Eric Black (a coldly, impassive Tom Hughes) is traumatised by the death of his pregnant wife, Rachel (Gaia Weiss) in a car accident, but he knows she had been unfaithful to him. His feelings of loss, betrayal and guilt blend together in a toxic stew that gradually becomes increasingly horrific.

After an aborted suicide attempt and rejection by his condemnatory, Bible-thumping mother (a frightening Greta Scacchi), he takes a job on a remote Scottish island, apparently uninhabited, apart from the sheep which become his responsibility.

The skipper of a visiting boat, Fisher (Kate Dickie) has known that Eric is running from something since she ferried him over to the atmospheric, bleak island.

Uncommunicative, Eric doesn’t want conversation and only has his dog, Baxter for company and to help with his work. Before leaving him on the shore, Fisher confirms that he has his map – it can be easy to get lost out here, she warns.

Cinematographer Richard Stoddard captures the bleak terrain to chilling effect. Dramatic backdrops and colouring help create a beautiful and eerie setting.

The noises of the sound design are used to optimum effect, building a world that is discomforting, paranoid, often paranormal and unnerving. Narrative is strong, with some twists and turns, and leaving some questions open, which all good films should. It is a ghost story, not a slasher, which makes it stand out.

Roaring winds, crashing tides and atmospheric music are heard incessantly on the soundtrack, giving no respite from the surrounding unease.
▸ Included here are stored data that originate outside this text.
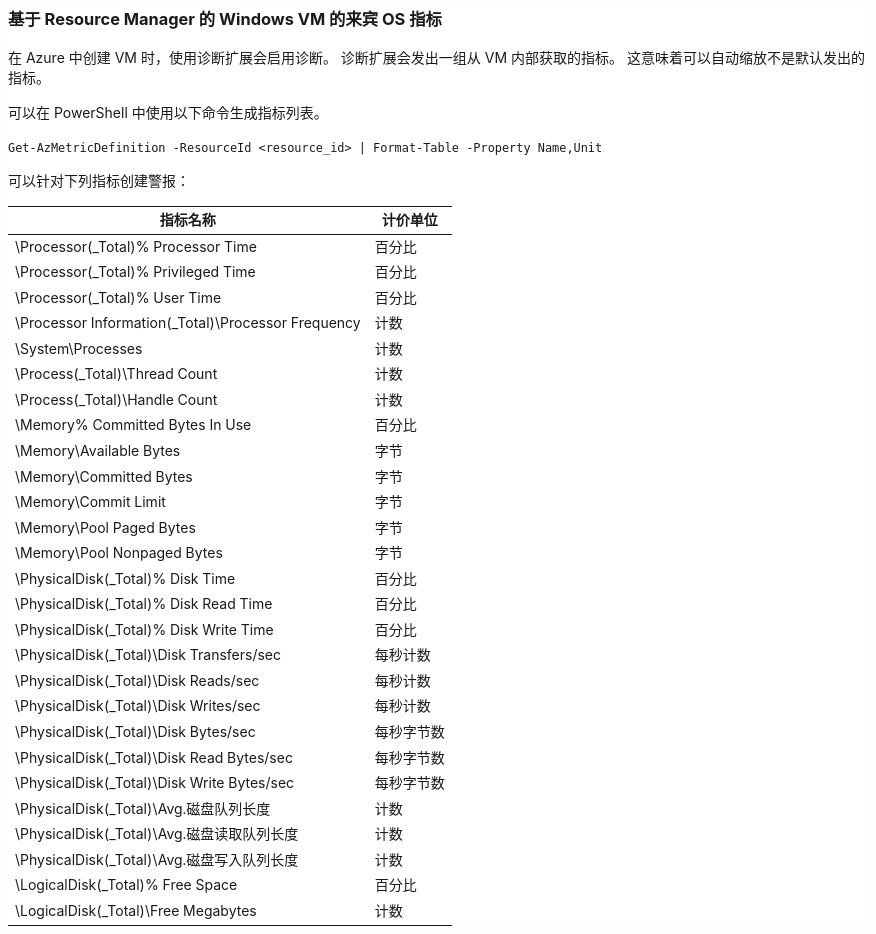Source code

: ### <a name="guest-os-metrics-resource-manager-based-windows-vms"></a>基于 Resource Manager 的 Windows VM 的来宾 OS 指标
在 Azure 中创建 VM 时，使用诊断扩展会启用诊断。 诊断扩展会发出一组从 VM 内部获取的指标。 这意味着可以自动缩放不是默认发出的指标。

可以在 PowerShell 中使用以下命令生成指标列表。

```
Get-AzMetricDefinition -ResourceId <resource_id> | Format-Table -Property Name,Unit
```

可以针对下列指标创建警报：

| 指标名称 | 计价单位 |
| --- | --- |
| \Processor(_Total)\% Processor Time |百分比 |
| \Processor(_Total)\% Privileged Time |百分比 |
| \Processor(_Total)\% User Time |百分比 |
| \Processor Information(_Total)\Processor Frequency |计数 |
| \System\Processes |计数 |
| \Process(_Total)\Thread Count |计数 |
| \Process(_Total)\Handle Count |计数 |
| \Memory\% Committed Bytes In Use |百分比 |
| \Memory\Available Bytes |字节 |
| \Memory\Committed Bytes |字节 |
| \Memory\Commit Limit |字节 |
| \Memory\Pool Paged Bytes |字节 |
| \Memory\Pool Nonpaged Bytes |字节 |
| \PhysicalDisk(_Total)\% Disk Time |百分比 |
| \PhysicalDisk(_Total)\% Disk Read Time |百分比 |
| \PhysicalDisk(_Total)\% Disk Write Time |百分比 |
| \PhysicalDisk(_Total)\Disk Transfers/sec |每秒计数 |
| \PhysicalDisk(_Total)\Disk Reads/sec |每秒计数 |
| \PhysicalDisk(_Total)\Disk Writes/sec |每秒计数 |
| \PhysicalDisk(_Total)\Disk Bytes/sec |每秒字节数 |
| \PhysicalDisk(_Total)\Disk Read Bytes/sec |每秒字节数 |
| \PhysicalDisk(_Total)\Disk Write Bytes/sec |每秒字节数 |
| \PhysicalDisk(_Total)\Avg.磁盘队列长度 |计数 |
| \PhysicalDisk(_Total)\Avg.磁盘读取队列长度 |计数 |
| \PhysicalDisk(_Total)\Avg.磁盘写入队列长度 |计数 |
| \LogicalDisk(_Total)\% Free Space |百分比 |
| \LogicalDisk(_Total)\Free Megabytes |计数 |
Haunted by menacing visions of Fisher, his mother, and his dead wife, he surveys the island, finding a dilapidated cottage for shelter, a shipwreck, a disused lighthouse and an unforgiving exterior landscape which offers no prospect of peace.

Eric is a man overwhelmed by grief and isolation, but after his dog Baxter goes missing, he descends into a malevolent nightmare as fights to save his own sanity and confront the troubled past he left.

With subtle nods to classic films, the engrossing story has twists and leaves unanswered certain key questions.

Shepherd is a ghost story, a malevolent dream about grief and isolation atmospherically emphasised with music by Callum Donaldson and set in a supernatural terrain which seems, like Eric, to be holding a dark secret.